Florentin rougit et il cherche un moment que répondre.

- Je sais, je dors peu et j'ai beaucoup de travail, la composition est un exercice long et difficile. Et j'aspire à un autre destin.

- Quel destin?

- Pas celui d'un professeur de musique. Ma place n'est pas ici. dit-il en haussant les épaules. Allez vous faire une tisane à la cuisine et regagnez votre chambre, si on vous trouve ici, je risque ma place. Tenez, prenez ces ébauches et vous me direz demain ce que vous en pensez. dit le jeune homme en tendant la main vers des partitions inachevées, inquiet que quelqu'un survienne.

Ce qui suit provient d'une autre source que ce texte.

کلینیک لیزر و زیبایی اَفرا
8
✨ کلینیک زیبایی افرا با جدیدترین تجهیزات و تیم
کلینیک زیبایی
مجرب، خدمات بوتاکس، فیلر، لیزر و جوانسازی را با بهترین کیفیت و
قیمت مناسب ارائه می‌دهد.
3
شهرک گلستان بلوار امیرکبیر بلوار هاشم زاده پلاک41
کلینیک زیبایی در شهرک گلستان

Le cœur battant à tout rompre, il lui tend les feuillets dans l'espoir qu'elle quitte les lieux au plus vite même s'il aurait aimé prolonger leur entretien.

- A demain. dit Victoire en serrant la liasse sur son cœur.

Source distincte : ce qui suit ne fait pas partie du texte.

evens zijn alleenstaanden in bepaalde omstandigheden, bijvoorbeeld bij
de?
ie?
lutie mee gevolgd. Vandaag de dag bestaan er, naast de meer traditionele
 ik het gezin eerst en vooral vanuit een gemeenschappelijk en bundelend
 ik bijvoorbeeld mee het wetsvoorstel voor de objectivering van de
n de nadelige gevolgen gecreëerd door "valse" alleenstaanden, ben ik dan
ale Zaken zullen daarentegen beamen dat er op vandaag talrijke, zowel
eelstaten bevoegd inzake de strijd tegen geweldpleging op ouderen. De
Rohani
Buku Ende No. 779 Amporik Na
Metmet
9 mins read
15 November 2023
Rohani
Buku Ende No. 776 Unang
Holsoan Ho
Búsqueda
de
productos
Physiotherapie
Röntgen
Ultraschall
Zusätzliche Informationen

- A demain, je vais tâcher de dormir, j'escompte me lever fort tôt demain matin.

- Je vais faire de même. Bonne nuit et merci. dit la jeune fille en quittant les lieux.

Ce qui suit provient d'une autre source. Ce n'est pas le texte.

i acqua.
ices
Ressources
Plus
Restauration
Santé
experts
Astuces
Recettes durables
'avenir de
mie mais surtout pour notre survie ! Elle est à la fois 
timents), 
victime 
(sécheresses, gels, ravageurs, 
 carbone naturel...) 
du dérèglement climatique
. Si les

Resté seul, Florentin se demande si elle a entendu l'invitation qu'il vient de lui faire et il se déshabille, songeur.

- Vous étiez du même monde, autrefois mais tu ne peux pas penser à elle. Tu es son domestique, un chien soumis à ses ordres en exagérant car elle ne te considère pas ainsi. Mais tu ne dois rien espérer. se tance-t'il.

Le lendemain matin, gêné, il salue la jeune fille lors de leur rendez-vous de fin de matinée d'un ton faussement détaché. Il sent son regard s'attarder sur lui et le musicien remarque l'hésitation de Victoire.

- Quelque chose ne va pas? dit-il en accordant son instrument.

- J'ai noté que vous veillez souvent fort tard et que le salon de musique est parfois occupé de nuit.

- Si la musique gêne quelqu'un ou s'il s'agit des chandelles, sachez que les paie sur ma rétribution, je...

- Non, je m'inquiète pour votre santé. Vous semblez épuisé et vos yeux sont cernés mais ce ne sont pas mes affaires, je suis indélicate.

Le violoniste sourit avant que son regard ne se voile de tristesse.

- Pardon, ma mère me réprimandait ainsi autrefois. Bien, commençons, voulez-vous?

Elle acquiesce et bientôt, elle oublie l'incident.

Un jour, le notaire invite le musicien à venir leur jouer un air dans la soirée alors qu'il s'entraîne seul dans le salon de musique par une journée de printemps.

- J'en serais ravi. se force à répondre le musicien.

Nerveux, Florentin se fige en entrant dans le salon où l'assemblée est réunie. Son cœur s'affole et il sent le sang quitter son visage le temps qu'il reprenne ses esprits. Sur un signe du maître de maison, il commence à jouer une balade traditionnelle qu'il affectionne pour se redonner une contenance avant de se lancer dans des airs plus bourgeois. Lorsqu'il estime le supplice arrivé à son terme, il s'arrête et il quête l'approbation de son maître qui lui fait discrètement signe de se retirer. Après avoir salué, Florentin quitte la pièce dont il referme la porte à laquelle il s'adosse, le visage défait.

- Lui, ici? songe-t'il, humilié. Alors que je vaux guère mieux qu'un valet en cette maison.